Please print, exactly, only the lines in the entries below from the line that has "этого сейчас на" through the line that has "Что может быть просто и сложно одновременно…". Pictures don't go in.
*** Begin section ***
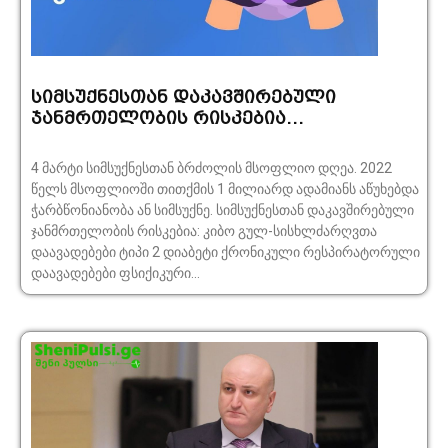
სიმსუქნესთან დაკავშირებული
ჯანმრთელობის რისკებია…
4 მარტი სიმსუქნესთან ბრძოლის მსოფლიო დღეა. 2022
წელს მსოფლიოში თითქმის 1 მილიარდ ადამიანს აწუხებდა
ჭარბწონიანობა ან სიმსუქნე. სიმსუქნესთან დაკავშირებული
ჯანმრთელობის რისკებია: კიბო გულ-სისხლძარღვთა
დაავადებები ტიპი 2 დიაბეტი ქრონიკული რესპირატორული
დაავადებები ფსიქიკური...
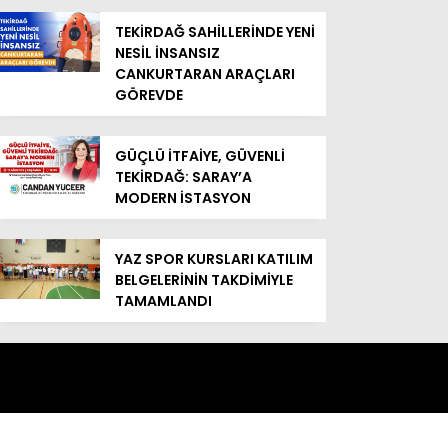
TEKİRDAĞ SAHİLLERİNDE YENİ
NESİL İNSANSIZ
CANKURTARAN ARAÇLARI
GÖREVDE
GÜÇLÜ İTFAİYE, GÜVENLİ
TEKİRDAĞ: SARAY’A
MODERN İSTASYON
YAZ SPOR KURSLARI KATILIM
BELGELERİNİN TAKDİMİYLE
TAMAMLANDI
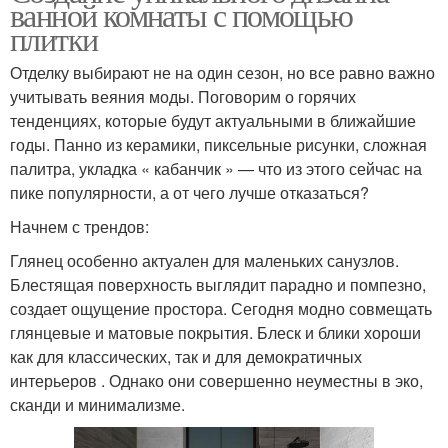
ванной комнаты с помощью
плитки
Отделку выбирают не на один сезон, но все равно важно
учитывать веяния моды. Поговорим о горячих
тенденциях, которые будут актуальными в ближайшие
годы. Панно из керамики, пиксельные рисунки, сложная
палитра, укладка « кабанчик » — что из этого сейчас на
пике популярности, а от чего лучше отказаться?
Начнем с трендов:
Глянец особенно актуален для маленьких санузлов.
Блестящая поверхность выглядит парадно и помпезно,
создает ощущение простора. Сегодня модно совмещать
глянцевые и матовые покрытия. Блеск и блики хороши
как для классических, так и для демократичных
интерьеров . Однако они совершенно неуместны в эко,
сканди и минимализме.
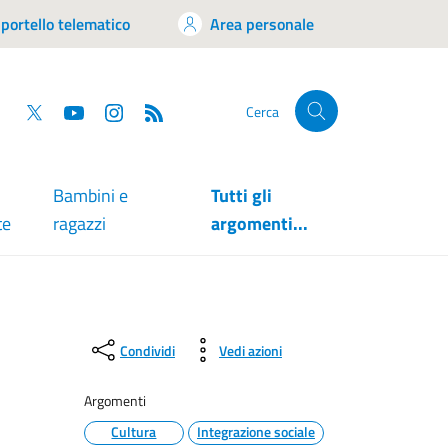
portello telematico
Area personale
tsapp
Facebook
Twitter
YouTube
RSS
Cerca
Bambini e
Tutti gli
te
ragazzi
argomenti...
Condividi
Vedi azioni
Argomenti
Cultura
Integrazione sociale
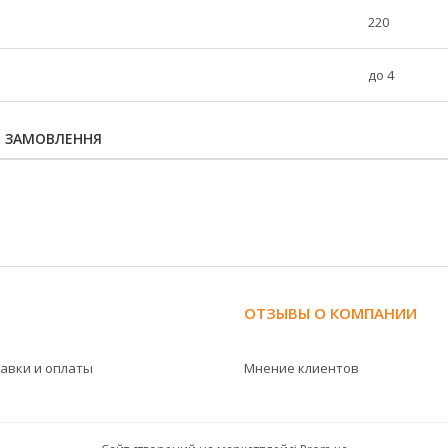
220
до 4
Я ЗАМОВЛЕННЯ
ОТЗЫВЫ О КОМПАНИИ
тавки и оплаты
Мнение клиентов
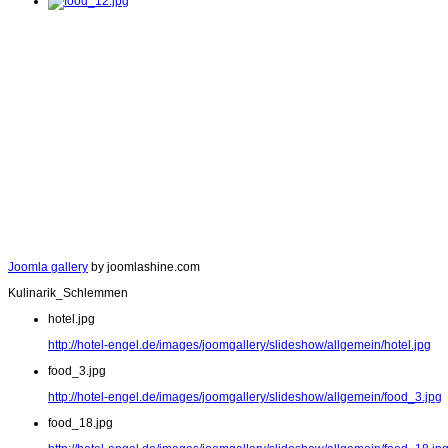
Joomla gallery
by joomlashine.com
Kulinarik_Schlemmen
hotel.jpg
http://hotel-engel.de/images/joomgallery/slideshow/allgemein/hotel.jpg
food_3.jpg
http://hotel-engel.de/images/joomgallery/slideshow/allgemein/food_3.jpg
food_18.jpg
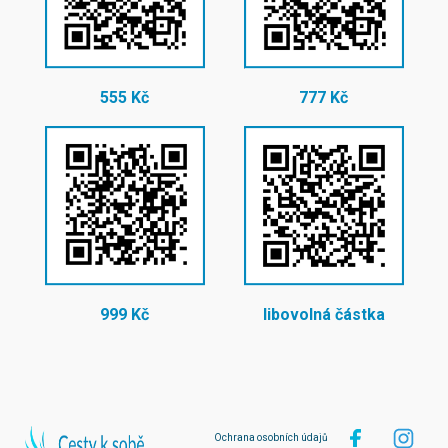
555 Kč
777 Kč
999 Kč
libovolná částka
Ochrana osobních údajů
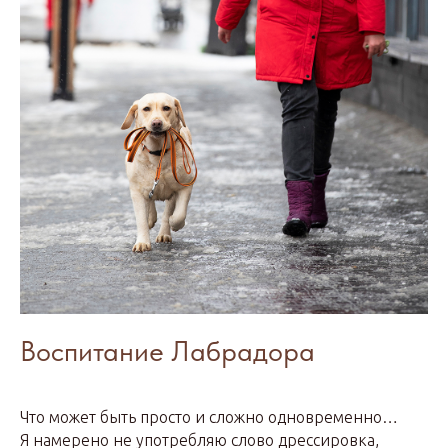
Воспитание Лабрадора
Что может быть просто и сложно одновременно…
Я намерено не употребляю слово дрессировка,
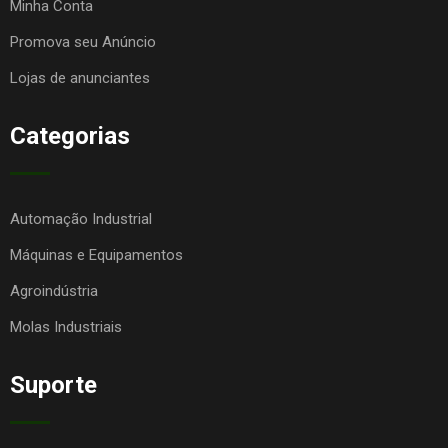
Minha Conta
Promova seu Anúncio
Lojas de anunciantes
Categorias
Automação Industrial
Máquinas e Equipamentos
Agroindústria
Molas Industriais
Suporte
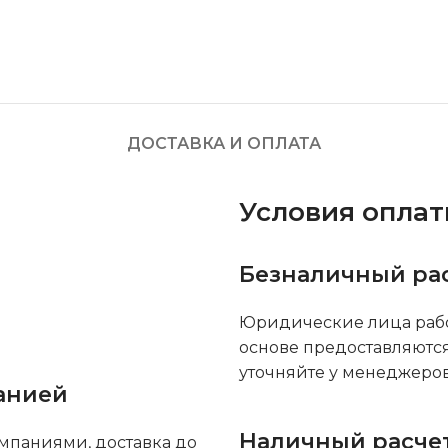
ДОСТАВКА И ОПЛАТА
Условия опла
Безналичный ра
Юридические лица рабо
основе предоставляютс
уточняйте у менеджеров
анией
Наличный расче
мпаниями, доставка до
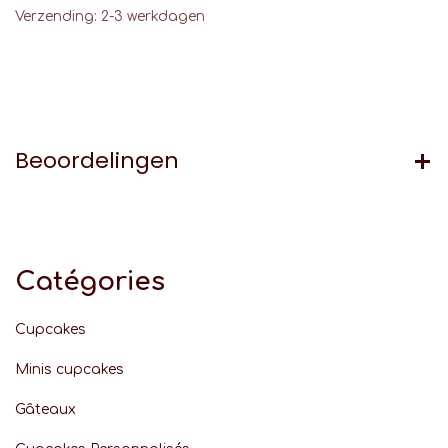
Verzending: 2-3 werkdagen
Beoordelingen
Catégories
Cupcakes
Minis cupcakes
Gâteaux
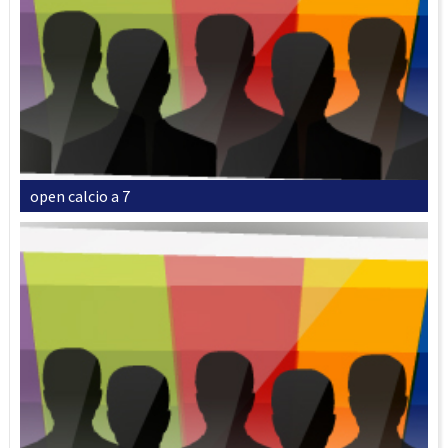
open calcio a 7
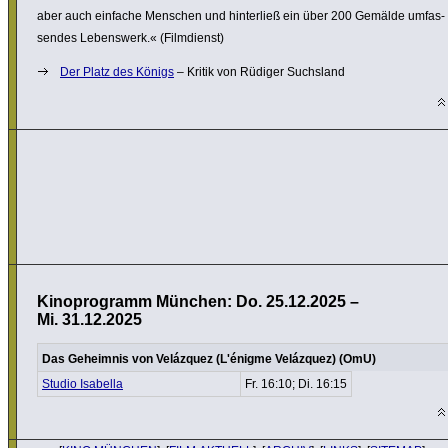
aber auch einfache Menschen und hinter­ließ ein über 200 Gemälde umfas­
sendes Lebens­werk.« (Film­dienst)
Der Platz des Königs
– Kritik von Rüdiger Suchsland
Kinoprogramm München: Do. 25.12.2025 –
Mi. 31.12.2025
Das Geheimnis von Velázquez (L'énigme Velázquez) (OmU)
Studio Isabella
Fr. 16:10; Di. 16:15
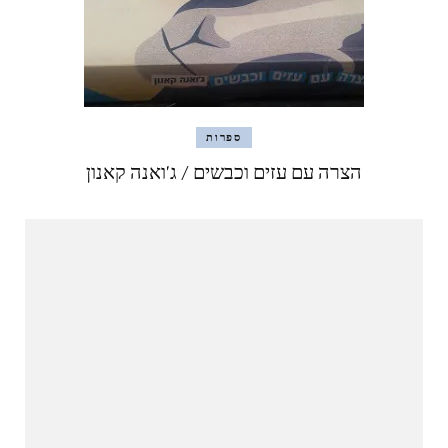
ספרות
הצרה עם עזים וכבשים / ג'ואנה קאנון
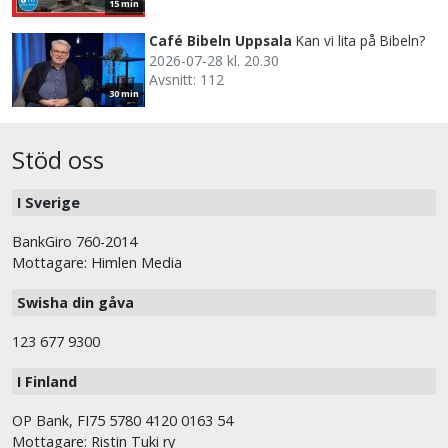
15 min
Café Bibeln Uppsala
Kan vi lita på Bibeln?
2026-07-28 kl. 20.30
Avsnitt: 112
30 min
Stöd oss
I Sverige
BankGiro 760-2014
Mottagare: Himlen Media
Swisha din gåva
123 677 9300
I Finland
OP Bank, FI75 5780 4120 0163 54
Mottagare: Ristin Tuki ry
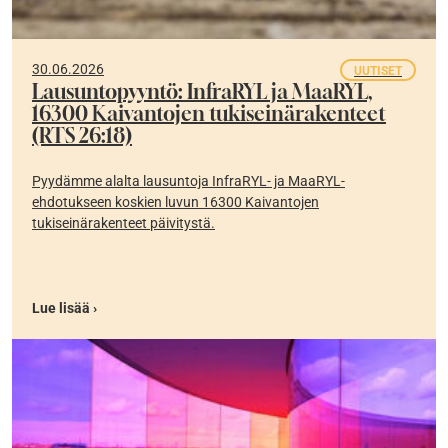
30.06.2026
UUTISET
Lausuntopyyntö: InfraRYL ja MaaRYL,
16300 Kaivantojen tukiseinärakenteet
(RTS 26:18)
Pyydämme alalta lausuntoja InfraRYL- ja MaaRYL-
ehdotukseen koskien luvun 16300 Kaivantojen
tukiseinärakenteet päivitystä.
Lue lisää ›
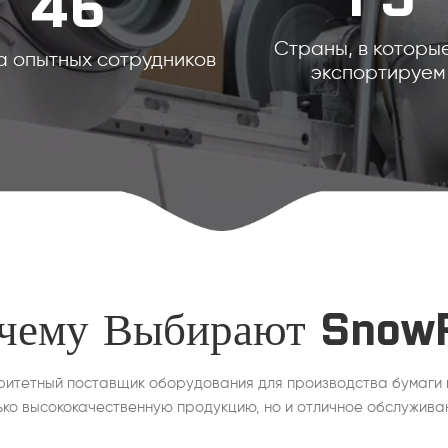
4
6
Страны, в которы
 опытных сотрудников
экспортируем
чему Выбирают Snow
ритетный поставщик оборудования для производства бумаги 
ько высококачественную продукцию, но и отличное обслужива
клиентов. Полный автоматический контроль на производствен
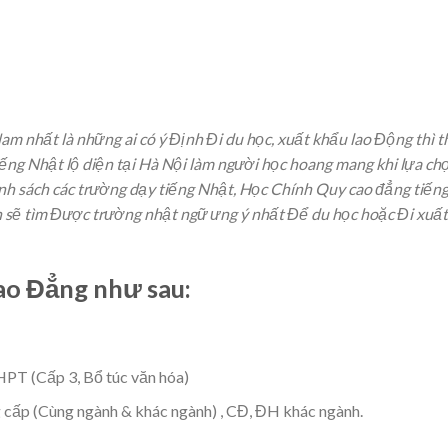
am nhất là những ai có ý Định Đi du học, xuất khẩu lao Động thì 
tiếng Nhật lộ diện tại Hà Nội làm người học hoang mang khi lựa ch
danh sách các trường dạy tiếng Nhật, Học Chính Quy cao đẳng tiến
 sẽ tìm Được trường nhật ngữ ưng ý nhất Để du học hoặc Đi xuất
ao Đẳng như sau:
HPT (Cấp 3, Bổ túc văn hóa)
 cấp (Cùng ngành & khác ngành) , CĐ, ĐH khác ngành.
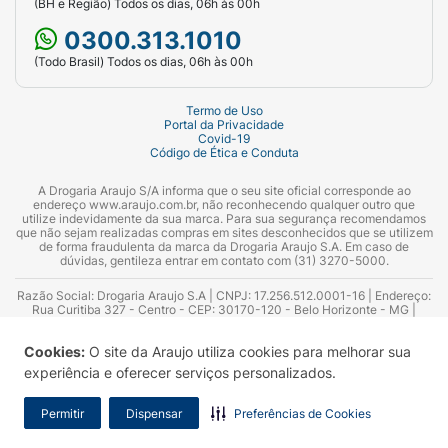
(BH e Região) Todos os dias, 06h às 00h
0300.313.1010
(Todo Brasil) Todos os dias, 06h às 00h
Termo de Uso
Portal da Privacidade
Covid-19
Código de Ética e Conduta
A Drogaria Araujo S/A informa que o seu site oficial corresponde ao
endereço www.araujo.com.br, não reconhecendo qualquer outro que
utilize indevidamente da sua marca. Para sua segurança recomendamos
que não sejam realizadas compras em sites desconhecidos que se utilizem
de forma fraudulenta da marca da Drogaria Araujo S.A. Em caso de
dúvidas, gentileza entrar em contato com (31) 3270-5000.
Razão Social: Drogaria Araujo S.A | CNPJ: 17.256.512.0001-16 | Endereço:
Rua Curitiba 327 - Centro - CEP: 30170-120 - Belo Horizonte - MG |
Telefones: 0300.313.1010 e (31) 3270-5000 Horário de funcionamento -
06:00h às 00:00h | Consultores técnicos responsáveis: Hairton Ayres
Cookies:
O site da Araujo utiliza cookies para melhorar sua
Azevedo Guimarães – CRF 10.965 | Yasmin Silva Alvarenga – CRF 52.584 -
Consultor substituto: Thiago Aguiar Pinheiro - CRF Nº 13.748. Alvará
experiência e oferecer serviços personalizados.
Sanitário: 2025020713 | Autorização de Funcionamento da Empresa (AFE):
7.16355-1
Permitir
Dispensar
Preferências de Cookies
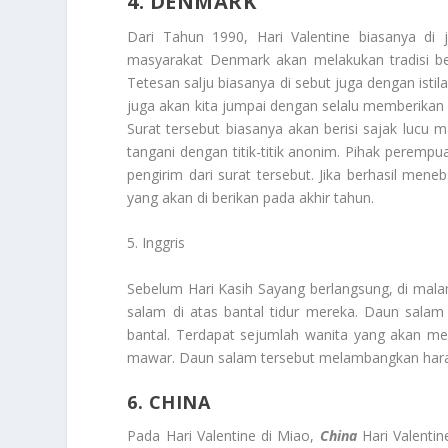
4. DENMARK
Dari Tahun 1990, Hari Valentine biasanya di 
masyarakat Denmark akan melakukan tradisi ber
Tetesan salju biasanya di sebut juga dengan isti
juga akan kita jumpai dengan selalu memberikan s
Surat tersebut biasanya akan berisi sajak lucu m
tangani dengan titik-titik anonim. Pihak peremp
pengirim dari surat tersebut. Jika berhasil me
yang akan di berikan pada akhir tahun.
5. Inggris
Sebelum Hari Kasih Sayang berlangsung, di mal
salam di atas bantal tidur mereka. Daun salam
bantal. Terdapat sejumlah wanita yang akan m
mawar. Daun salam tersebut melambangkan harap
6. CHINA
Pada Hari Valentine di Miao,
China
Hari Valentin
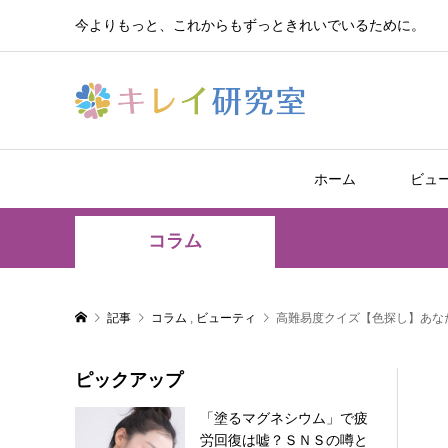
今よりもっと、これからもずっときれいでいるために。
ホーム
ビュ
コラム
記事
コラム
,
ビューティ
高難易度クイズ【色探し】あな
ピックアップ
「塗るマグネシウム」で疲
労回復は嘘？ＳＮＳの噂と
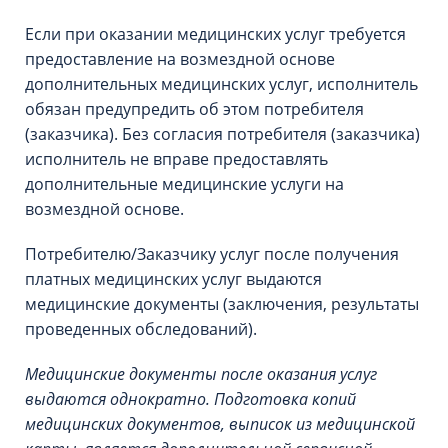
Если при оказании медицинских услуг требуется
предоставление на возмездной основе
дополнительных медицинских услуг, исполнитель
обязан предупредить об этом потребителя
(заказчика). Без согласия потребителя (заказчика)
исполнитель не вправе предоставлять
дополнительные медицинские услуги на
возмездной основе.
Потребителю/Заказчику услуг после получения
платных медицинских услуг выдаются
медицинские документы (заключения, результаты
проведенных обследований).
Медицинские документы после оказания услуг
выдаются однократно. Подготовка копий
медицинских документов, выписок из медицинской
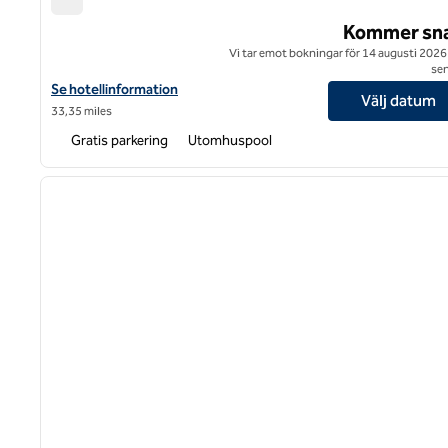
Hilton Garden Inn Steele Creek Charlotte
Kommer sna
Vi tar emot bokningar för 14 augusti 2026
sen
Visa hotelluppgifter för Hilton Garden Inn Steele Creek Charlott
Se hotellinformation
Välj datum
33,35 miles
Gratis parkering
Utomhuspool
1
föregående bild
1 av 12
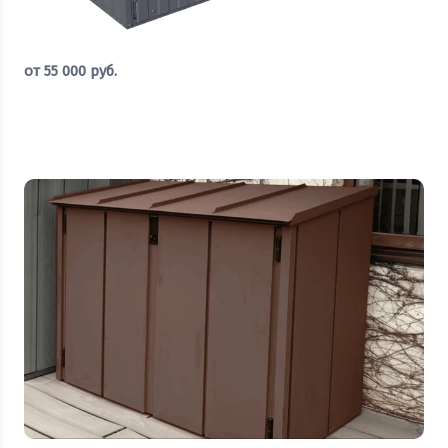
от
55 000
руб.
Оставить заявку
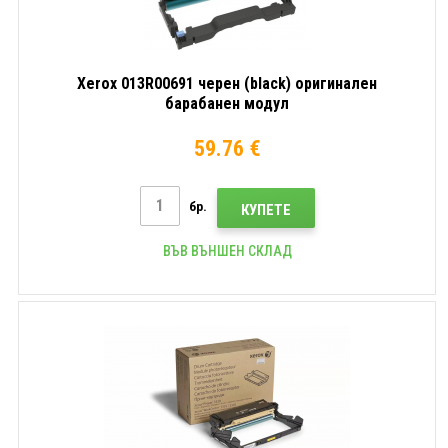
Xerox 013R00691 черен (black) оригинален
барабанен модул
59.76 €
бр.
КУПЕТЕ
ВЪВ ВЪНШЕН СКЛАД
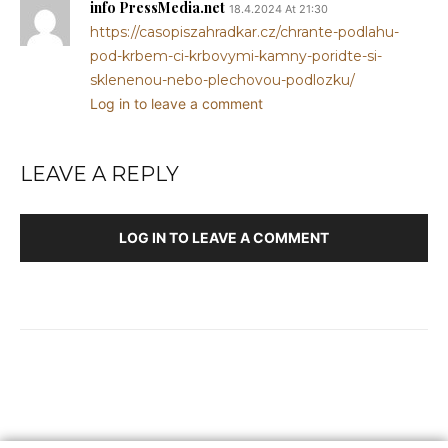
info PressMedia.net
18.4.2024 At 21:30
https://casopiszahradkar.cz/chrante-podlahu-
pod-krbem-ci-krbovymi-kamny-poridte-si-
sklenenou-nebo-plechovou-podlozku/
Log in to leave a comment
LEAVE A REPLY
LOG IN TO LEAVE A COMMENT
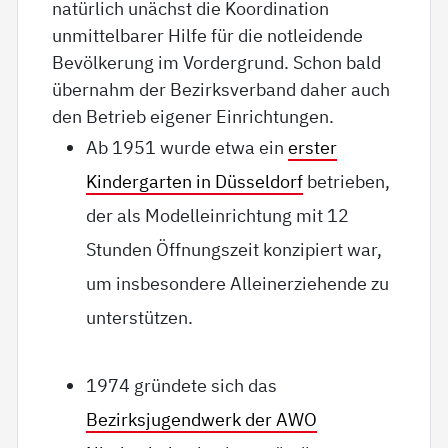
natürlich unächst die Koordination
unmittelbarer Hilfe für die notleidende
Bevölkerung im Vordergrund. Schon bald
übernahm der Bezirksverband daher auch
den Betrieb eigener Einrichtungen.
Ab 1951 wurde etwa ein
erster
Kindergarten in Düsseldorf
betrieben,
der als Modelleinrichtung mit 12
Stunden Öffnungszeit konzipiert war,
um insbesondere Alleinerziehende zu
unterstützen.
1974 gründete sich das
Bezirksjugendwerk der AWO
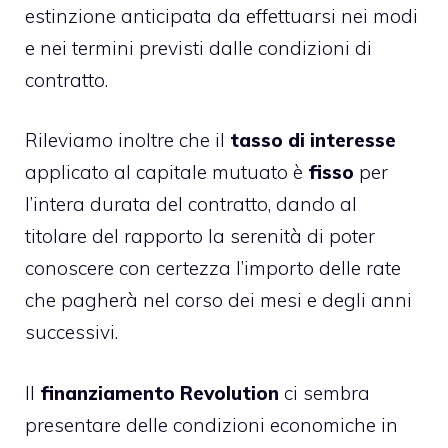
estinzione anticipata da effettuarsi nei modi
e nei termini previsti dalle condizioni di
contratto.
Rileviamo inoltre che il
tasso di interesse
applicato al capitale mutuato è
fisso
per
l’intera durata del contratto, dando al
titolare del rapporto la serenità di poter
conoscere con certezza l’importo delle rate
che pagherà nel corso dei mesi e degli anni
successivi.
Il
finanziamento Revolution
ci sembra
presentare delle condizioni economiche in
*** End section ***
## [SOLUTION]
палитра, укладка « кабанчик » — что из этого сейчас на
пике популярности, а от чего лучше отказаться?
Начнем с трендов:
Глянец особенно актуален для маленьких санузлов.
Блестящая поверхность выглядит парадно и помпезно,
создает ощущение простора. Сегодня модно совмещать
глянцевые и матовые покрытия. Блеск и блики хороши
как для классических, так и для демократичных
интерьеров . Однако они совершенно неуместны в эко,
сканди и минимализме.
portello telematico
Area personale
tsapp
Facebook
Twitter
YouTube
RSS
Cerca
Bambini e
Tutti gli
te
ragazzi
argomenti...
Condividi
Vedi azioni
Argomenti
Cultura
Integrazione sociale
220
до 4
Я ЗАМОВЛЕННЯ
ОТЗЫВЫ О КОМПАНИИ
тавки и оплаты
Мнение клиентов
Joomla gallery
by joomlashine.com
Kulinarik_Schlemmen
hotel.jpg
http://hotel-engel.de/images/joomgallery/slideshow/allgemein/hotel.jpg
food_3.jpg
http://hotel-engel.de/images/joomgallery/slideshow/allgemein/food_3.jpg
food_18.jpg
555 Kč
777 Kč
999 Kč
libovolná částka
Ochrana osobních údajů
Воспитание Лабрадора
Что может быть просто и сложно одновременно…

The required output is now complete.